“Remember to take your vitamins!” This colloquial phrase is commonly used to encourage multivitamin use. Beyond preventing neural tube defects, there may be a new reason to make sure pregnant people get their daily dose of folate. Brian Krum, MSc, presented the abstract “Metabolic Programming of Hematopoietic Stem Cell Function by Prenatal Folate” yesterday at the Plenary Scientific Session. Mr. Krum is a graduate student in the lab of Anna Beaudin, PhD, at the University of Utah, Division of Hematology, and Huntsman Cancer Institute. Dr. Beaudin has had an interest in stem cell biology since early in her career. “Hematopoietic stem cell biology is the ‘ultimate’ stem cell system because it's still the only stem cell that you can isolate to single-cell purity and use to reconstitute an entire organ system,” she said. “I always found that to be absolutely fascinating.”
The superb presentation described the team’s work in understanding the impact of prenatal folate status on metabolic changes and hematopoietic stem cell function. They varied folate consumption to study the effects of prenatal folate deficiency and supplementation compared to controls. They found variations in fetal liver stem cell output that appeared to be driven by metabolic changes related to prenatal folate intake. Through a series of experiments in their murine model, Mr. Krum and colleagues demonstrated that adult hematopoietic stem cell output is influenced by prenatal folate exposure, with folate-supplemented offspring having increased hematopoietic progenitors and mature cells and improved engraftment in transplantation studies compared to folate-deficient offspring. They also demonstrated distinct clustering in single-cell RNA sequencing of hematopoietic stem cells from folate-deficient and folate-supplemented offspring compared to control. There were also signs of mitochondrial dysfunction on metabolomic profiling that was present in folate deficient offspring’s hematopoietic stem cells and later stage lymphoid-biased multipotent progenitors, indicating that metabolic pathways are involved in hematopoiesis in a folate-deficient model. These changes were not seen in folate-supplemented mice. The authors conclude that this indicates hematopoietic stem cell metabolic programming is dependent on the dose of fetal folate exposure and that this effect on hematopoietic stem cell function persists into adulthood.

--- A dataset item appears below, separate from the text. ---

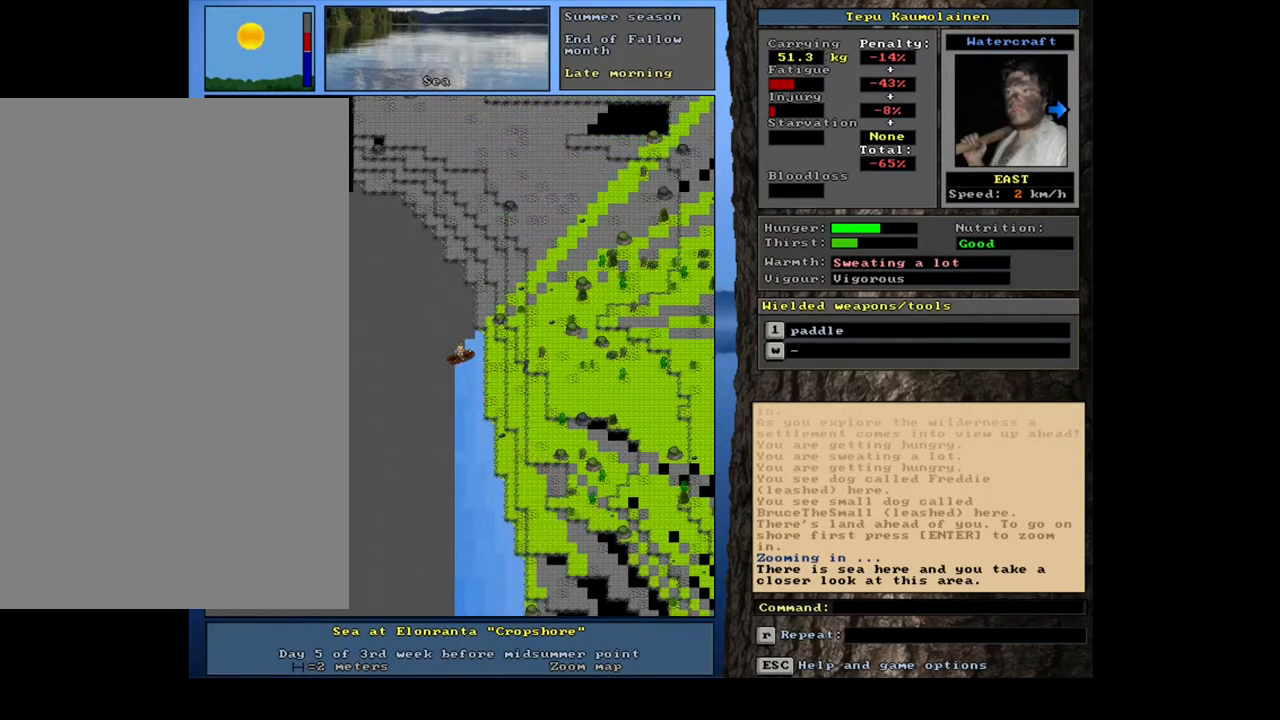
{"keys": ["ctrl_l", "num6"], "mouse": [], "events": [[100, "num6", "up"], [217, "num6", "down"], [300, "num6", "up"], [417, "num6", "down"]]}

The work of Mr. Krum and colleagues demonstrates a new role for folate in hematopoiesis, with ongoing effects on hematopoietic stem cells into adulthood. These findings may help unravel some of the mysteries around metabolic programming in hematopoiesis. The team is interested in understanding the implications of this work on cancer risk and improving cancer treatments. Dr. Beaudin acknowledged her collaborators: “Brian and I are lucky to be able to partner with great people to support the questions we want to address and constantly learn from others. That's the joy of doing science.”